■ **Written exercise**:
Reproduce every line of the data below with no changes at all.

■ **Entries**:
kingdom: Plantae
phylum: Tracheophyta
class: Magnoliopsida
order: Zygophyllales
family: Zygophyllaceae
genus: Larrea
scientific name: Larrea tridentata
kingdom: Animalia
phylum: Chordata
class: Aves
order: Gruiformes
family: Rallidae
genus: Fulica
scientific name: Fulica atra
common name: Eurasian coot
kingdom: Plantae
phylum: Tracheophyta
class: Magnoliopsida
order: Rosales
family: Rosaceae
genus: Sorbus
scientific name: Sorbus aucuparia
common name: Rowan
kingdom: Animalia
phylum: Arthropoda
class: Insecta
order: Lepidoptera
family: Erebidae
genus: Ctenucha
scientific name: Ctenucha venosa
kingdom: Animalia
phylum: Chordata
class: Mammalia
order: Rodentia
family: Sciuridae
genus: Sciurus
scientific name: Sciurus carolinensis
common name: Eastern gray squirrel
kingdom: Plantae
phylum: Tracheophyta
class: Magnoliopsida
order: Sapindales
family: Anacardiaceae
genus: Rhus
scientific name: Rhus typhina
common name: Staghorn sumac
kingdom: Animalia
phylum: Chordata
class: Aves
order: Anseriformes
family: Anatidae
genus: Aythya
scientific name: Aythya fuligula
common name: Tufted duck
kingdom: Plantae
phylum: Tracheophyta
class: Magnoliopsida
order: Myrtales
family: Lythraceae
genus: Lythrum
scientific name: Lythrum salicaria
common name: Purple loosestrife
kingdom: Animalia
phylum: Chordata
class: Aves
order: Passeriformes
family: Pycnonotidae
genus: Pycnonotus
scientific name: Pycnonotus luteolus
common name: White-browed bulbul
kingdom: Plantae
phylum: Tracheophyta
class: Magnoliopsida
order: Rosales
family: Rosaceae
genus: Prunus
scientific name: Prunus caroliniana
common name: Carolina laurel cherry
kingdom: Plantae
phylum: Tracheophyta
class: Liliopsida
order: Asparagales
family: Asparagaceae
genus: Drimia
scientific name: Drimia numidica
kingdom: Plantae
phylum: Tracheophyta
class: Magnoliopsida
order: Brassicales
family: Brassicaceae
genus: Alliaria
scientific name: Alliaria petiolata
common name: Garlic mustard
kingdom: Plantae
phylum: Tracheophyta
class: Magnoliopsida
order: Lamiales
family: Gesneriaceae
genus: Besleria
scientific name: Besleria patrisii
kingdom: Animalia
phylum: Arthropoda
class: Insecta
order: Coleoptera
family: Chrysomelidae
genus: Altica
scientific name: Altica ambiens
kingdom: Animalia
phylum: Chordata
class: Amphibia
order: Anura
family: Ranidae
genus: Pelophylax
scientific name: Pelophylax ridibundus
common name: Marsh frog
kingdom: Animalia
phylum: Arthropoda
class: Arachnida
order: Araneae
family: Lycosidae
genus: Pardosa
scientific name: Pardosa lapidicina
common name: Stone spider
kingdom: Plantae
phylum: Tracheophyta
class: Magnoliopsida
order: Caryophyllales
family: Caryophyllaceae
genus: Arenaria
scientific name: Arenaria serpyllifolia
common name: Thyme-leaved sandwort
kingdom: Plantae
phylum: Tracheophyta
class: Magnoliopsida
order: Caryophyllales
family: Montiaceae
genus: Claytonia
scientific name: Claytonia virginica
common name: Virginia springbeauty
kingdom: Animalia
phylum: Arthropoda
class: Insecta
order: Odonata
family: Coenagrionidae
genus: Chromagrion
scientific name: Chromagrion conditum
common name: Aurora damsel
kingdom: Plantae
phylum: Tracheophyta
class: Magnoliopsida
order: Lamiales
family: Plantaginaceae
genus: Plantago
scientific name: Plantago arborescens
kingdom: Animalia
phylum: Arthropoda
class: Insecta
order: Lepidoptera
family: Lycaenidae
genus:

■ **Finished exercise**:
kingdom: Plantae
phylum: Tracheophyta
class: Magnoliopsida
order: Zygophyllales
family: Zygophyllaceae
genus: Larrea
scientific name: Larrea tridentata
kingdom: Animalia
phylum: Chordata
class: Aves
order: Gruiformes
family: Rallidae
genus: Fulica
scientific name: Fulica atra
common name: Eurasian coot
kingdom: Plantae
phylum: Tracheophyta
class: Magnoliopsida
order: Rosales
family: Rosaceae
genus: Sorbus
scientific name: Sorbus aucuparia
common name: Rowan
kingdom: Animalia
phylum: Arthropoda
class: Insecta
order: Lepidoptera
family: Erebidae
genus: Ctenucha
scientific name: Ctenucha venosa
kingdom: Animalia
phylum: Chordata
class: Mammalia
order: Rodentia
family: Sciuridae
genus: Sciurus
scientific name: Sciurus carolinensis
common name: Eastern gray squirrel
kingdom: Plantae
phylum: Tracheophyta
class: Magnoliopsida
order: Sapindales
family: Anacardiaceae
genus: Rhus
scientific name: Rhus typhina
common name: Staghorn sumac
kingdom: Animalia
phylum: Chordata
class: Aves
order: Anseriformes
family: Anatidae
genus: Aythya
scientific name: Aythya fuligula
common name: Tufted duck
kingdom: Plantae
phylum: Tracheophyta
class: Magnoliopsida
order: Myrtales
family: Lythraceae
genus: Lythrum
scientific name: Lythrum salicaria
common name: Purple loosestrife
kingdom: Animalia
phylum: Chordata
class: Aves
order: Passeriformes
family: Pycnonotidae
genus: Pycnonotus
scientific name: Pycnonotus luteolus
common name: White-browed bulbul
kingdom: Plantae
phylum: Tracheophyta
class: Magnoliopsida
order: Rosales
family: Rosaceae
genus: Prunus
scientific name: Prunus caroliniana
common name: Carolina laurel cherry
kingdom: Plantae
phylum: Tracheophyta
class: Liliopsida
order: Asparagales
family: Asparagaceae
genus: Drimia
scientific name: Drimia numidica
kingdom: Plantae
phylum: Tracheophyta
class: Magnoliopsida
order: Brassicales
family: Brassicaceae
genus: Alliaria
scientific name: Alliaria petiolata
common name: Garlic mustard
kingdom: Plantae
phylum: Tracheophyta
class: Magnoliopsida
order: Lamiales
family: Gesneriaceae
genus: Besleria
scientific name: Besleria patrisii
kingdom: Animalia
phylum: Arthropoda
class: Insecta
order: Coleoptera
family: Chrysomelidae
genus: Altica
scientific name: Altica ambiens
kingdom: Animalia
phylum: Chordata
class: Amphibia
order: Anura
family: Ranidae
genus: Pelophylax
scientific name: Pelophylax ridibundus
common name: Marsh frog
kingdom: Animalia
phylum: Arthropoda
class: Arachnida
order: Araneae
family: Lycosidae
genus: Pardosa
scientific name: Pardosa lapidicina
common name: Stone spider
kingdom: Plantae
phylum: Tracheophyta
class: Magnoliopsida
order: Caryophyllales
family: Caryophyllaceae
genus: Arenaria
scientific name: Arenaria serpyllifolia
common name: Thyme-leaved sandwort
kingdom: Plantae
phylum: Tracheophyta
class: Magnoliopsida
order: Caryophyllales
family: Montiaceae
genus: Claytonia
scientific name: Claytonia virginica
common name: Virginia springbeauty
kingdom: Animalia
phylum: Arthropoda
class: Insecta
order: Odonata
family: Coenagrionidae
genus: Chromagrion
scientific name: Chromagrion conditum
common name: Aurora damsel
kingdom: Plantae
phylum: Tracheophyta
class: Magnoliopsida
order: Lamiales
family: Plantaginaceae
genus: Plantago
scientific name: Plantago arborescens
kingdom: Animalia
phylum: Arthropoda
class: Insecta
order: Lepidoptera
family: Lycaenidae
genus:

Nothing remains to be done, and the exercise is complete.